Aşağıdaki Kızıl Goncalar dizisi üzerine yazıdan "Kızıl Goncalar Dizisinin" ile başlayıp "isteyen burjuvazi rolündeler." ile biten bölümü hiç değiştirmeden kopyalayın.

# Gösterilen metin
────

Kızıl Goncalar Dizisinin senaristlerinde Faniler grubunun iç dinamiğinde yaşananlardan bir Ortaçağ skolastik kilise baskısı üretme fantezisi oldukça baskın. Vakt-i Mekatil adı verilen aforoz mekanizması da bir tarz engizisyon uygulaması örneği gibi duruyor ve her fırsatta gündeme geliyor...Grubun etrafında dolaşan aydınlanmacı kemalist Dr.Levent ve taifesi ise bu dünyanın mağdur ettiklerini kurtarmak isteyen burjuvazi rolündeler.
Fanilerin, Meryem'den şeytan çıkartma denemeleri ve Tapınakçıları andıran ritüellerle dizi garip bir hal aldı.
Posta oturmak için yapılan münazarada iyice anlaşıldı ki grubun ortodoksu Sadi Hüdayi fikir olarak tutucu ve statükocu biri ama eylem pratiği, finansal işler sözkonusu olduğunda kriptolara, tokenlere yatırım yapacak kadar liberal, açık görüşlü ve pragmatist.

────

# Veri kümesi satırları
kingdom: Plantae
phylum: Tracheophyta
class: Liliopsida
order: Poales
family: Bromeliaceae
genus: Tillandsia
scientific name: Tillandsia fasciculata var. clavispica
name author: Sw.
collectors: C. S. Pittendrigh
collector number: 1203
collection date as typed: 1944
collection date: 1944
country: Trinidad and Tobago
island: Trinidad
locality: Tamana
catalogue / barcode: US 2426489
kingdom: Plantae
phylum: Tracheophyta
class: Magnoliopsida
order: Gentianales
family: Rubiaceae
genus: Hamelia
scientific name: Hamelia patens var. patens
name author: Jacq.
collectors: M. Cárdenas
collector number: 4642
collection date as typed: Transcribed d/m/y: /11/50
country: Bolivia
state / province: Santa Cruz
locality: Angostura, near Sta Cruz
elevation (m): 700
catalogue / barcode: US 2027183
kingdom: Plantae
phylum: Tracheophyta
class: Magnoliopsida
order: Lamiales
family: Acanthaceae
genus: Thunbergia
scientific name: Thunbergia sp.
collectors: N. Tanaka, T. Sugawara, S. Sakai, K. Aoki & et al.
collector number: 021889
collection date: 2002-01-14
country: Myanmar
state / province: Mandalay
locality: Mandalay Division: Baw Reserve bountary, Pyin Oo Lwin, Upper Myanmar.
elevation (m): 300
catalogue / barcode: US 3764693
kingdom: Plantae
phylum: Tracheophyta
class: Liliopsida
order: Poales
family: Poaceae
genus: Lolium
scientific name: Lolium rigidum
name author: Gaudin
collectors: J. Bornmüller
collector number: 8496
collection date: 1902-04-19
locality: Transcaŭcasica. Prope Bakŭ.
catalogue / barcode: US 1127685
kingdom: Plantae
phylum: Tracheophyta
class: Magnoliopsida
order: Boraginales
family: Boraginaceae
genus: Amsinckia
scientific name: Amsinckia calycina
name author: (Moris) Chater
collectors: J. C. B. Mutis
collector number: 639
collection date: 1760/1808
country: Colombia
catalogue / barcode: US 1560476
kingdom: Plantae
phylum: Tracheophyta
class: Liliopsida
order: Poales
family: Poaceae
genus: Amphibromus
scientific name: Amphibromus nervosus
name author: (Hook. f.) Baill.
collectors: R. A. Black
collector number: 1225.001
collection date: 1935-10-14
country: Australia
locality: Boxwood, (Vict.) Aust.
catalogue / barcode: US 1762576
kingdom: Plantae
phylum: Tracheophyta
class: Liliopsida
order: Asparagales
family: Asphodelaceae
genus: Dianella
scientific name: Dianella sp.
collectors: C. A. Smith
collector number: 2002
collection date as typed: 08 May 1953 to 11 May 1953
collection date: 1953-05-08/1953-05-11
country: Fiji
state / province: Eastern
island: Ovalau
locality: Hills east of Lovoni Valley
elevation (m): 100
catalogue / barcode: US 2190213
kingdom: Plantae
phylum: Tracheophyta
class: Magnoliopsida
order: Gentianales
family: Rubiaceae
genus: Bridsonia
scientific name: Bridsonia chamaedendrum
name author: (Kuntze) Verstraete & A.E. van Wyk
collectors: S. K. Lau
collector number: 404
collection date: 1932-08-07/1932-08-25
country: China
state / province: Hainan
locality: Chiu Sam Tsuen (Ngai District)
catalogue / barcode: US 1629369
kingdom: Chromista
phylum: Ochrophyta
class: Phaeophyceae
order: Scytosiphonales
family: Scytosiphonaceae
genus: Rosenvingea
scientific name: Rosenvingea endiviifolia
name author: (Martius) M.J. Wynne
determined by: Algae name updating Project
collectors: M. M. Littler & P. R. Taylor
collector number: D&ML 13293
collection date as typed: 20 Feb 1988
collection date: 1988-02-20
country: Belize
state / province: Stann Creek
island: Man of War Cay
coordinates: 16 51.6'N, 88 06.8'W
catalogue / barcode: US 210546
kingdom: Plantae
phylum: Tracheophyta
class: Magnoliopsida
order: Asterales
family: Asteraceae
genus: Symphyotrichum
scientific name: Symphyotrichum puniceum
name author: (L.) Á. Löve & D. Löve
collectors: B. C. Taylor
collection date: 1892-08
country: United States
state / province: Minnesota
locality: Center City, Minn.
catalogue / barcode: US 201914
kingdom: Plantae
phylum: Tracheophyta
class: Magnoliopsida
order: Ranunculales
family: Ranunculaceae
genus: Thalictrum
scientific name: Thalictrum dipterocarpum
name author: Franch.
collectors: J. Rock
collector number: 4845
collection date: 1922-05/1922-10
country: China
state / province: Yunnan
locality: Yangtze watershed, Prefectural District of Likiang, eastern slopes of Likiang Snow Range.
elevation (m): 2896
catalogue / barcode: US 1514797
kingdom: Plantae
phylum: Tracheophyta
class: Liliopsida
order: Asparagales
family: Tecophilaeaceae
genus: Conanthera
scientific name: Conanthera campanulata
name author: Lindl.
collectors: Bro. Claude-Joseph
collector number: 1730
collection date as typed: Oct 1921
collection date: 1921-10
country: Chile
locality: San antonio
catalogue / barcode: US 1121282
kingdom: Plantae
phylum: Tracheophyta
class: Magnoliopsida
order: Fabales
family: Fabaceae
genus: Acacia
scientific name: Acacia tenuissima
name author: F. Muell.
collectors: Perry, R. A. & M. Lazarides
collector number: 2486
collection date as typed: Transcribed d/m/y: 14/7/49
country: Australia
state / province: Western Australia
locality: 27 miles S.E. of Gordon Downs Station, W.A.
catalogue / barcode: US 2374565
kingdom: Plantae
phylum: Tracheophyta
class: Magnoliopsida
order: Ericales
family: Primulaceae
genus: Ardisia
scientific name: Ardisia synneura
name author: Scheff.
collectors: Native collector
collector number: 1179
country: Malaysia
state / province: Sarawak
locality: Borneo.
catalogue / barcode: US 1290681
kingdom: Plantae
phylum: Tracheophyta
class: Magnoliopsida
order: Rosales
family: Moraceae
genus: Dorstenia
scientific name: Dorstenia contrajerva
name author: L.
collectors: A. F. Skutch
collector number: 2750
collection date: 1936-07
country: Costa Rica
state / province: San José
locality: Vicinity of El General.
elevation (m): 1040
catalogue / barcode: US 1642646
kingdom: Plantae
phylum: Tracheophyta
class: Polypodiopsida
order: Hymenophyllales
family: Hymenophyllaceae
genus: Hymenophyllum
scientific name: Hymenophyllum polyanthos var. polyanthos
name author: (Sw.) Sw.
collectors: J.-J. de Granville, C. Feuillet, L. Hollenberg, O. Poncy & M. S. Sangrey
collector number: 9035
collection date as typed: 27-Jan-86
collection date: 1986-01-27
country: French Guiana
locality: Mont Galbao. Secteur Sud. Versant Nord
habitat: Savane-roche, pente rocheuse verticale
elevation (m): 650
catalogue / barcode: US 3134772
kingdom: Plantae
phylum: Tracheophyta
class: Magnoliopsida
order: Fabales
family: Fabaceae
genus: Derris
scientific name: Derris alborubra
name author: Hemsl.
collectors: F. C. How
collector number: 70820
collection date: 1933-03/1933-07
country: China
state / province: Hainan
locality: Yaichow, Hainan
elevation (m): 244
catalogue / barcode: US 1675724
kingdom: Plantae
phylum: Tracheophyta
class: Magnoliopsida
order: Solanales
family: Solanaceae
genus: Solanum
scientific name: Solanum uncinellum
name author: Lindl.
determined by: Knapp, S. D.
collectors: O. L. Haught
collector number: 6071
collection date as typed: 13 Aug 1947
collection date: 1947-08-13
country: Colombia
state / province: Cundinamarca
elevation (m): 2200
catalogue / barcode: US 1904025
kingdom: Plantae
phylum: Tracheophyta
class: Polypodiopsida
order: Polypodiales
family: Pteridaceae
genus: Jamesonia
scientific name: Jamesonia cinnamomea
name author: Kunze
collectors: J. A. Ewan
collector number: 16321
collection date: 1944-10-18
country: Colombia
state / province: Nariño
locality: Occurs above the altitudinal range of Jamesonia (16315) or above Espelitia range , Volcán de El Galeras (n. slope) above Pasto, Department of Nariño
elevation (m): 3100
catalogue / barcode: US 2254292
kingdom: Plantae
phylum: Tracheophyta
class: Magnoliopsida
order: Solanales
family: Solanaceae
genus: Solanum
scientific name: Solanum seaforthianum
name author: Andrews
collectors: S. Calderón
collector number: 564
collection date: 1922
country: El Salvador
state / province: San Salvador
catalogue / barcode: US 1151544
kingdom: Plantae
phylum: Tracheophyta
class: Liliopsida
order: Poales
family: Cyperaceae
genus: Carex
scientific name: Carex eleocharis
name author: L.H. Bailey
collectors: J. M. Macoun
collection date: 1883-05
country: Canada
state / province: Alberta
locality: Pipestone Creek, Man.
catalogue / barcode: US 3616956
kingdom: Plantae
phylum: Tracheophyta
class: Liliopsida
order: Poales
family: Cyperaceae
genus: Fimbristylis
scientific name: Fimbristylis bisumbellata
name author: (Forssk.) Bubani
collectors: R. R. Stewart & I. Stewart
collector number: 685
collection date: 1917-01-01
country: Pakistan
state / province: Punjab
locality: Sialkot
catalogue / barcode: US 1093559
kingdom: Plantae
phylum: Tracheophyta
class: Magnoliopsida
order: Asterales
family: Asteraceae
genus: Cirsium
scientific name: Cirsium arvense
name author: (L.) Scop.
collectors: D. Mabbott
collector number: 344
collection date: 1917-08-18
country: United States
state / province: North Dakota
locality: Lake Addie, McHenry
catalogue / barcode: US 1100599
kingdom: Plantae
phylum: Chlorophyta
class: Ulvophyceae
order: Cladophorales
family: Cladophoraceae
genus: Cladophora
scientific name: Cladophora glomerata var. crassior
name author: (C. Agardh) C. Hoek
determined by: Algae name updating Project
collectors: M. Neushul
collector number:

────

# Alıştırmanın çözümü
Kızıl Goncalar Dizisinin senaristlerinde Faniler grubunun iç dinamiğinde yaşananlardan bir Ortaçağ skolastik kilise baskısı üretme fantezisi oldukça baskın. Vakt-i Mekatil adı verilen aforoz mekanizması da bir tarz engizisyon uygulaması örneği gibi duruyor ve her fırsatta gündeme geliyor...Grubun etrafında dolaşan aydınlanmacı kemalist Dr.Levent ve taifesi ise bu dünyanın mağdur ettiklerini kurtarmak isteyen burjuvazi rolündeler.